Feud over fish blots out Mankato mural

It was all smiles a couple of weeks ago in Mankato when a mural on a flood wall was unveiled featuring images of fishes painted by five artists over a month of work. It was to depict what the river would’ve looked like in pre-settlement times.

But the lead artist suggested the community didn’t like the part where a section on fish collided with a landscape.

“We’ll have all the artists work on all the sections, so it will look like one artist did the whole thing,” the lead artist said when starting work in July.

It didn’t.


So the lead artist blotted out the work of her collaborators, KEYC reported.

It was supposed to be a group project by local artists, the TV station reported, but the other artists were told to stop working on the mural so lead artist Julie Johnson-Fahrforth could make what they thought would be minor changes on the mural.

“I left for vacation thinking Julie was making her small changes. She said she wanted to change the clouds, she wanted to change the reflection,” artist Michael Cimino said.


“I just wasn’t satisfied,” she said of the section. “The aesthetics weren’t there and the community wasn’t on board with it either,” Johnson-Fahrforth tells the Mankato Free Press, defending her right to paint over the work of the other artists in the collaboration.

“She said we could all work together on it, and I assumed that was to the very end,” artist Ann Judkins tells the paper.

  • Jack

    Another group project gone awry.

  • John

    Looks like the lead artist fired up the blowtorch and started in on her bridges with the community/other artists. Yikes.

  • John O.

    “It’s my way or the waterway.”

  • Rob

    A fish feud! Gotta love it. Yet another example of how getting artists to work together is like herding cats. Or in this case, catfish.

  • Gary F

    I’m not completely certain, but the fish on left don’t really look like fish in the river by Mankato? I would have thought bullheads, catfish, rock bass, small mouth bass, and sunfish. Those look like saltwater fish.

    • Rob

      Details, details.

      • BJ

        pre settlement times?.

  • Mike Worcester

    Unfortunately incidents like this serve as fodder for the general perception that artists are temperamental, peevish, and difficult to work with. I like the line of one of the scorned artists: “The worst case would be if the controversy surrounding it led to fewer opportunities for public art in the future,” True that.

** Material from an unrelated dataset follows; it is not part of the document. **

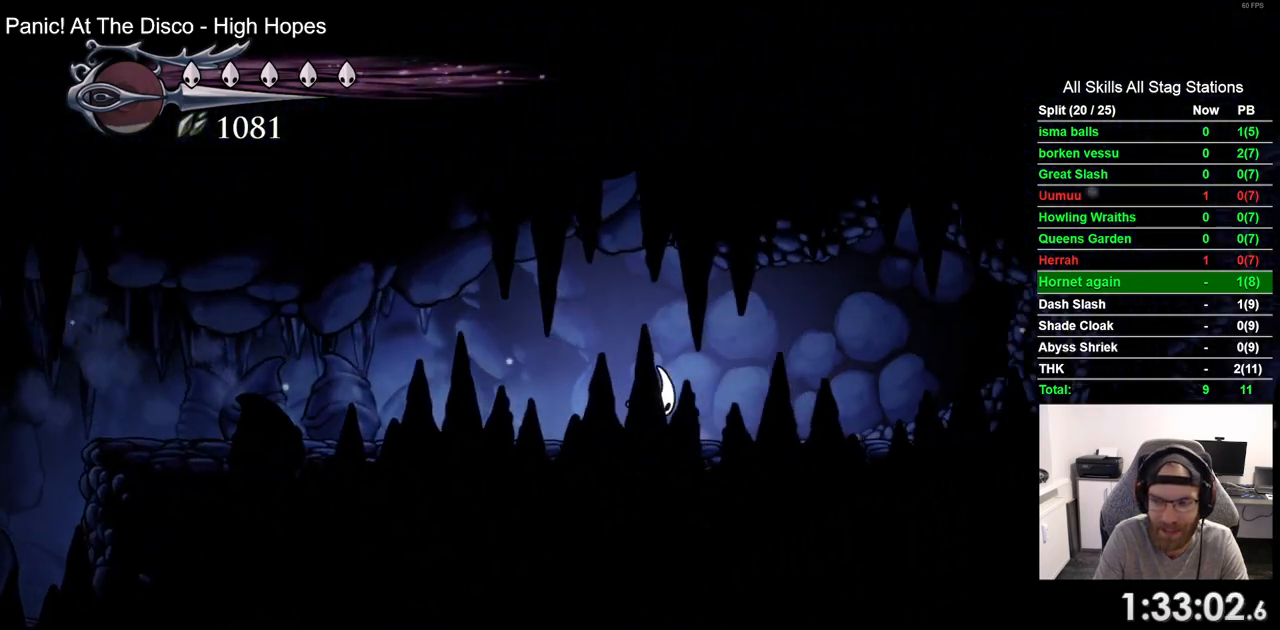
{"dt_ms": 500, "buttons": ["DPAD_RIGHT"], "left_stick": "center", "right_stick": "center", "events": [[50, "R2", "down"], [217, "R2", "up"]]}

    (My spidey sense wants me to wonder if there are personality issues involved in this situation also.)

  • rev2000

    Typical jar headed Scandanavian Minnesotan response …gotta bitch about something. Any public works artist who makes camp in Minnesota deserves a medal for courage above and beyond–or a competency hearing.

    • John

      I don’t know. . . sending all the other artists away so she could make alterations, and then painting over large swaths of the project.

      That sounds pretty passive-aggressive Minnesotan to me.

      • rev2000

        True . . . good point.

  • MarkUp

    In college one of the early courses I took in theater-craft involved everyone making a different model of the set as they envisioned it. We all turned them in on the same day and the professor lead us out into the parking lot. He put them all in a pile, doused them with lighter fluid, and burned them in front of us. The lesson, he explained, was don’t get overly attached to your artistic vision of the project. You’re collaborating with a dozen or more artists with a dozen or more competing visions; Artist Directors are the leaders on that vision and get the final say in any artistic contributions, no matter how much you liked what you did or how hard you worked on it.

    As leader on the mural, Johnson-Fahrforth has every right to make whatever changes she deems necessary. Everyone is behaving respectfully and that speaks highly of the maturity of the artists involved, but I can sympathize with the other artists. I wasn’t happy watching my model burn that day either.

    Another lesson to take away: Be wary of any “democratic process” that involves a designated leader.